◆ Directions for this task:
Your job is to report every line of the entries that has "format".

◆ Material for this exercise:

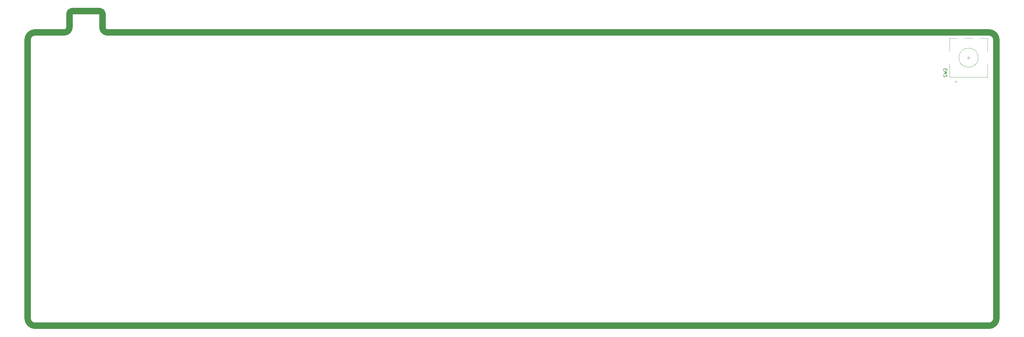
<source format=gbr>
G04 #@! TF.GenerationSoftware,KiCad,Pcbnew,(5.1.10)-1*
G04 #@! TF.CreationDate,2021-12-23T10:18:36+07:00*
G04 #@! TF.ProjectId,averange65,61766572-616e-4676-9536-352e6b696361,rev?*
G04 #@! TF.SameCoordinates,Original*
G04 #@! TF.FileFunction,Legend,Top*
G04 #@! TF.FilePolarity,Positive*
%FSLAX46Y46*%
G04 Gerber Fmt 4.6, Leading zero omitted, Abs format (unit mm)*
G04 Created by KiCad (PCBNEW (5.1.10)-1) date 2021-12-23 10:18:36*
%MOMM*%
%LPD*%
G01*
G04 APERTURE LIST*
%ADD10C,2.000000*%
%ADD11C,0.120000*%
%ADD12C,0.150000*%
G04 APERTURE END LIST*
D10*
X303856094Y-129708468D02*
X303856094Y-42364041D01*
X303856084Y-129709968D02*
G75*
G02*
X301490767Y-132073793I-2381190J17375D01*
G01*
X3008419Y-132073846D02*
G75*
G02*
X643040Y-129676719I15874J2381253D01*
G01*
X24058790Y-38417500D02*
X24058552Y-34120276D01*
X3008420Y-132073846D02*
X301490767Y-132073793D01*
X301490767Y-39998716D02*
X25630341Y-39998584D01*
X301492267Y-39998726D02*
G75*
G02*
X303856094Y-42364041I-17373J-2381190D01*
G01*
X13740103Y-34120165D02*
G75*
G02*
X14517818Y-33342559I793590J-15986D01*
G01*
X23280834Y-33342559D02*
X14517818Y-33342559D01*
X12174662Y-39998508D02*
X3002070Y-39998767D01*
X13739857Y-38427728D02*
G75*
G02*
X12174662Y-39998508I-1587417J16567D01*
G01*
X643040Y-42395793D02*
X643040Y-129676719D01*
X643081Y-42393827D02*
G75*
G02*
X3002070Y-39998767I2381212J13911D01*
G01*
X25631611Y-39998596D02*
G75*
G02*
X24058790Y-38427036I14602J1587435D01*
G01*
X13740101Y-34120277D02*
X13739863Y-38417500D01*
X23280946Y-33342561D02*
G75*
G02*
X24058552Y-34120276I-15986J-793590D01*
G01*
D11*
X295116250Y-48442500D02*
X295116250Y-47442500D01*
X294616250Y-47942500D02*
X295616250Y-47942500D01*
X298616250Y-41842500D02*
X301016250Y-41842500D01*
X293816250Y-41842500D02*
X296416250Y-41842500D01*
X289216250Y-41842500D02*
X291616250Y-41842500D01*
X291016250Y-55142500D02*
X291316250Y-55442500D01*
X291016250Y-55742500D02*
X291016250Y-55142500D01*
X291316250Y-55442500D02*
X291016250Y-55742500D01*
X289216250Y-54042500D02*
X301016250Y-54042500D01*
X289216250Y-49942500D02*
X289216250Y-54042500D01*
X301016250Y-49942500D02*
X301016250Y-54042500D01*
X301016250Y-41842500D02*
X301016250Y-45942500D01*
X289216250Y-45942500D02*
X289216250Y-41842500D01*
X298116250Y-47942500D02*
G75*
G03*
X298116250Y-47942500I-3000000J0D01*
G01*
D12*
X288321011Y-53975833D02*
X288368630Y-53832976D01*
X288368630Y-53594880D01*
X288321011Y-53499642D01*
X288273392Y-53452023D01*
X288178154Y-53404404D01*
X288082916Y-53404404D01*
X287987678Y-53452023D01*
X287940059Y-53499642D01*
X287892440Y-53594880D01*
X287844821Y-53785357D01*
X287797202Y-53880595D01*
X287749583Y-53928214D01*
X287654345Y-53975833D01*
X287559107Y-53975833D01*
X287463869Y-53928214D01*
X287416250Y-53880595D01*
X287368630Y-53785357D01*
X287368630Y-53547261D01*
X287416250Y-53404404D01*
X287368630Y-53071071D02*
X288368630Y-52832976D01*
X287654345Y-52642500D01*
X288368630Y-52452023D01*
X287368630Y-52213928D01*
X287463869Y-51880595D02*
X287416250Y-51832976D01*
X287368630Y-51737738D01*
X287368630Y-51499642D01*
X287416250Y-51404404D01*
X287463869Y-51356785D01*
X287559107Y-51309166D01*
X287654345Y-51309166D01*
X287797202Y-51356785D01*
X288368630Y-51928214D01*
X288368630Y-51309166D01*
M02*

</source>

* * *

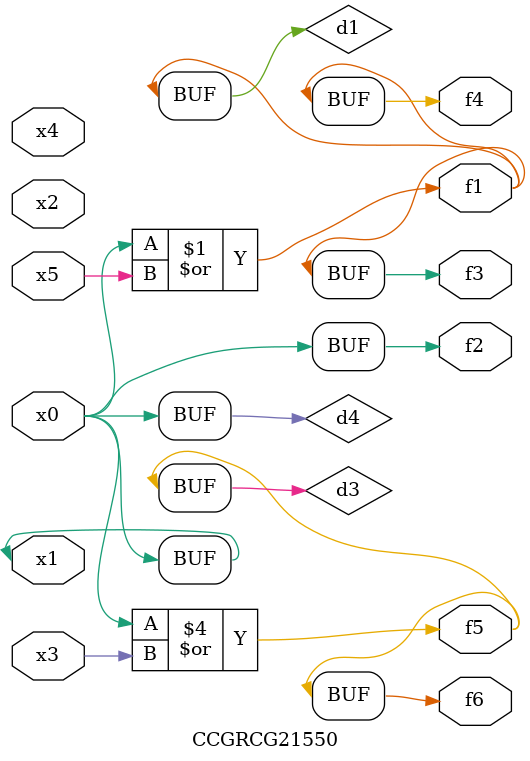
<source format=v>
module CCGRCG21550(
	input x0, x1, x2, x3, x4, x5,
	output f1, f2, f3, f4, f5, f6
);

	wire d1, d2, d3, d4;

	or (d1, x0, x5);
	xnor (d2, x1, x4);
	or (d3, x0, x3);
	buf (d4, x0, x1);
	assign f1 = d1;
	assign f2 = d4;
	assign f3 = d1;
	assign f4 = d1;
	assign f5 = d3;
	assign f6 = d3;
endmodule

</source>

◆ Task solution:
<source format=gbr>
G04 Gerber Fmt 4.6, Leading zero omitted, Abs format (unit mm)*
<source format=v>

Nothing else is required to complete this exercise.